Trump seems not to understand that politics is a long-game, and that boosting the Treasury will not come from populist and emotive reactions to societal issues, that Trump seems so dearly to enjoy broadcasting to his base. This includes his bashing of the H-1B visa program that brings so many of Silicon Valley’s brightest international stars to America’s shores.
The President seems already to have dispensed with his “adults in the room” on topics ranging from defense to healthcare. Egomaniacal gadflies like Rudolph Giuliani and John Bolton now have his ear. His policy on North Korea has shifted from the confusing to the clueless, and as of last weekend Washington can count Kim Kardashian among the nation’s prison reform experts.
Diehard Republicans despair. “He’s not a president who thinks he needs anybody,” said former Republican National Committee chairman Michael Steele. “This is the ‘I’ presidency. You hear it in every speech and see it in every tweet: it’s always about himself.” As The Guardian reflected this Sunday, the President is running America like a CEO.

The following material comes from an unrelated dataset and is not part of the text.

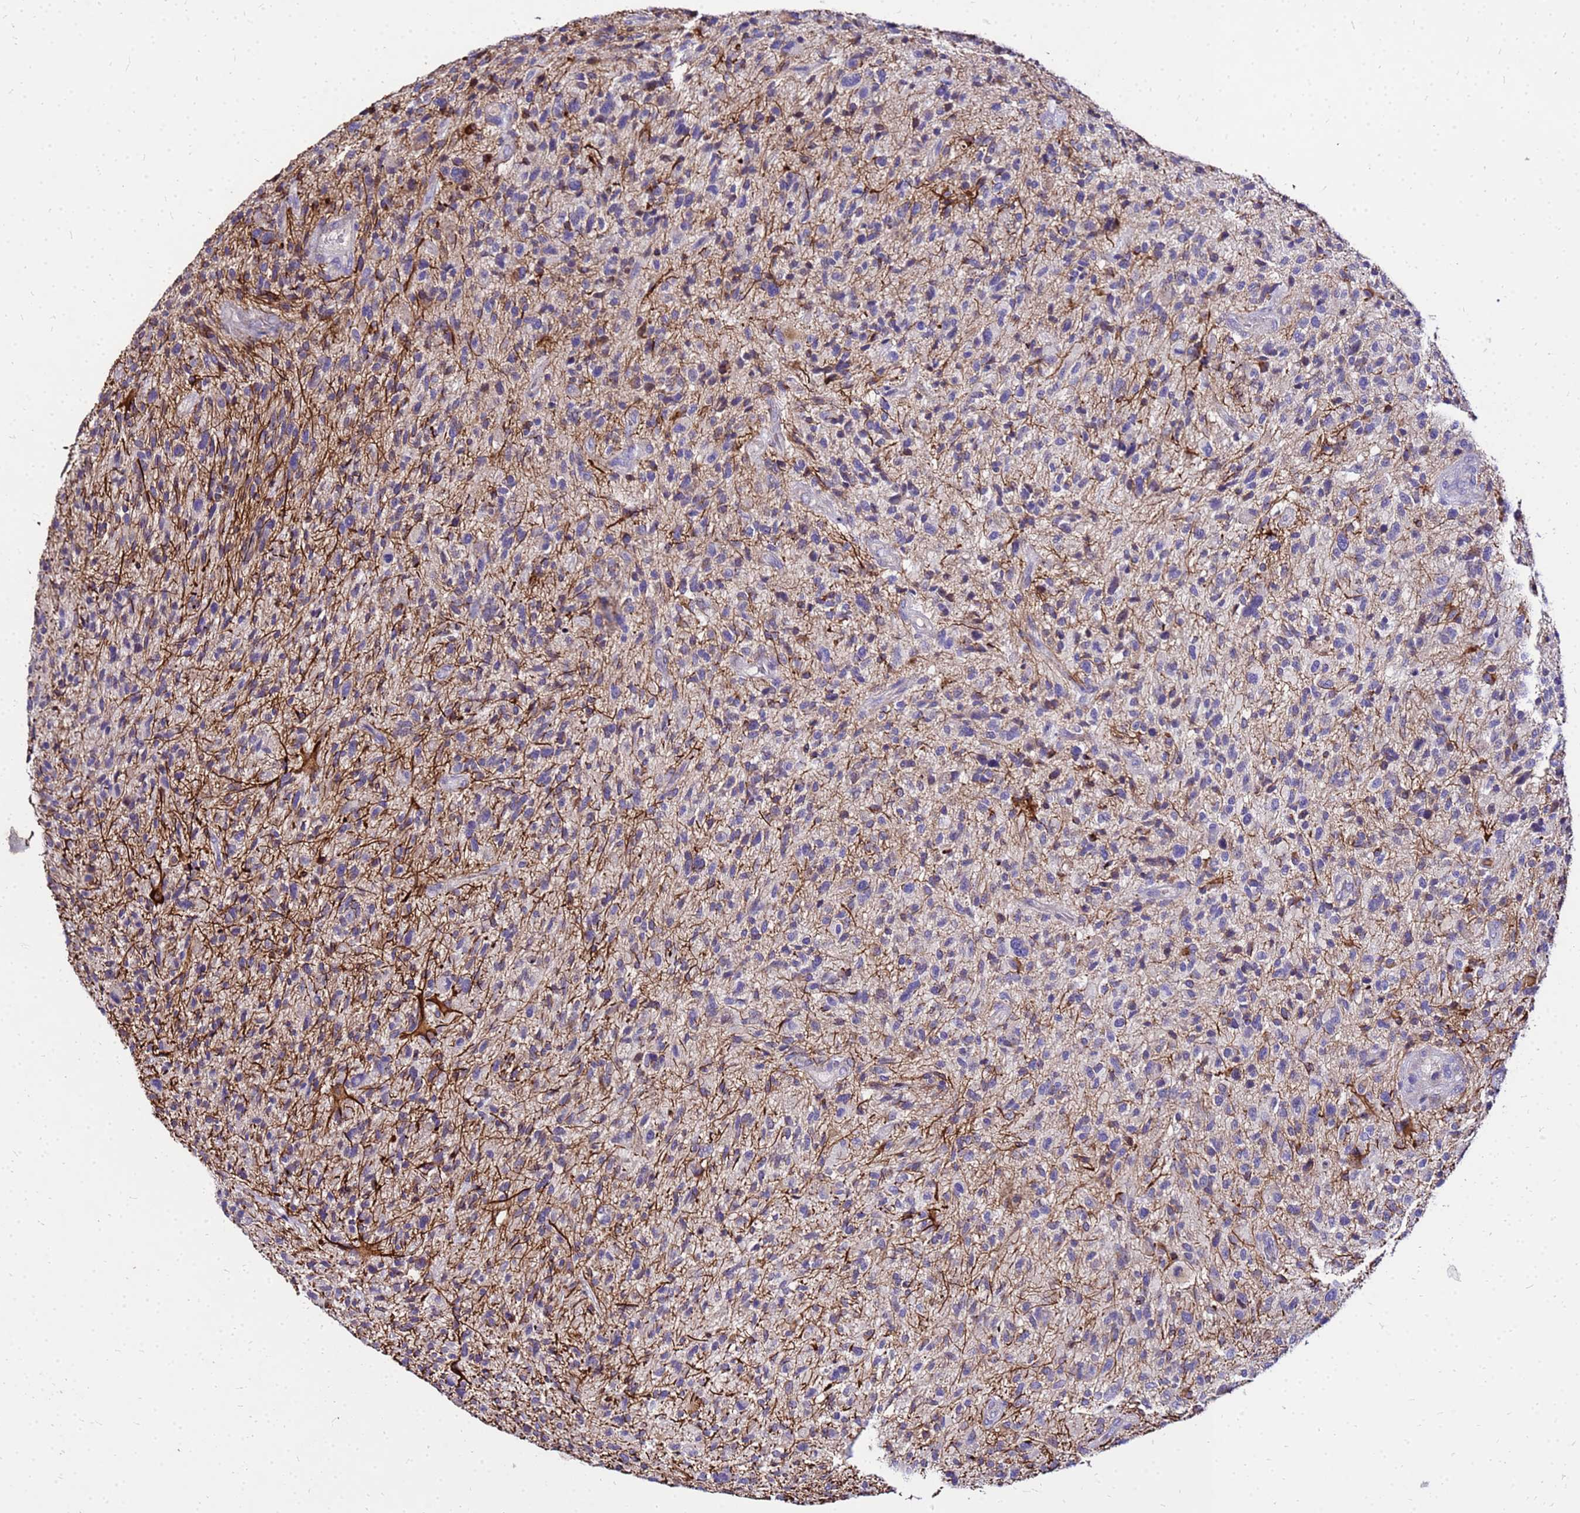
{"staining": {"intensity": "weak", "quantity": "<25%", "location": "cytoplasmic/membranous"}, "tissue": "glioma", "cell_type": "Tumor cells", "image_type": "cancer", "snomed": [{"axis": "morphology", "description": "Glioma, malignant, High grade"}, {"axis": "topography", "description": "Brain"}], "caption": "Immunohistochemical staining of human glioma exhibits no significant positivity in tumor cells. The staining is performed using DAB (3,3'-diaminobenzidine) brown chromogen with nuclei counter-stained in using hematoxylin.", "gene": "COX14", "patient": {"sex": "male", "age": 47}}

Given Trump’s history of bankruptcy and dodgy dealmaking, that should worry anybody – not least the US’ tech companies, whose global dominance and ability to scale is based partially on the trust between their and other countries’ leaderships.
Trump is souring those relationships in spectacular fashion. And with the rise of Europe’s startup credentials, and the marauding industries of China and India, expert tectonic shifts in the tech industry, at least partially down to Trump and his shoddy diplomacy. “I’ve always felt that a lot of modern art is a con, and that the most successful painters are often better salesmen and promoters than they are artists,” he wrote in his 1987 opus. Literature is a mirror.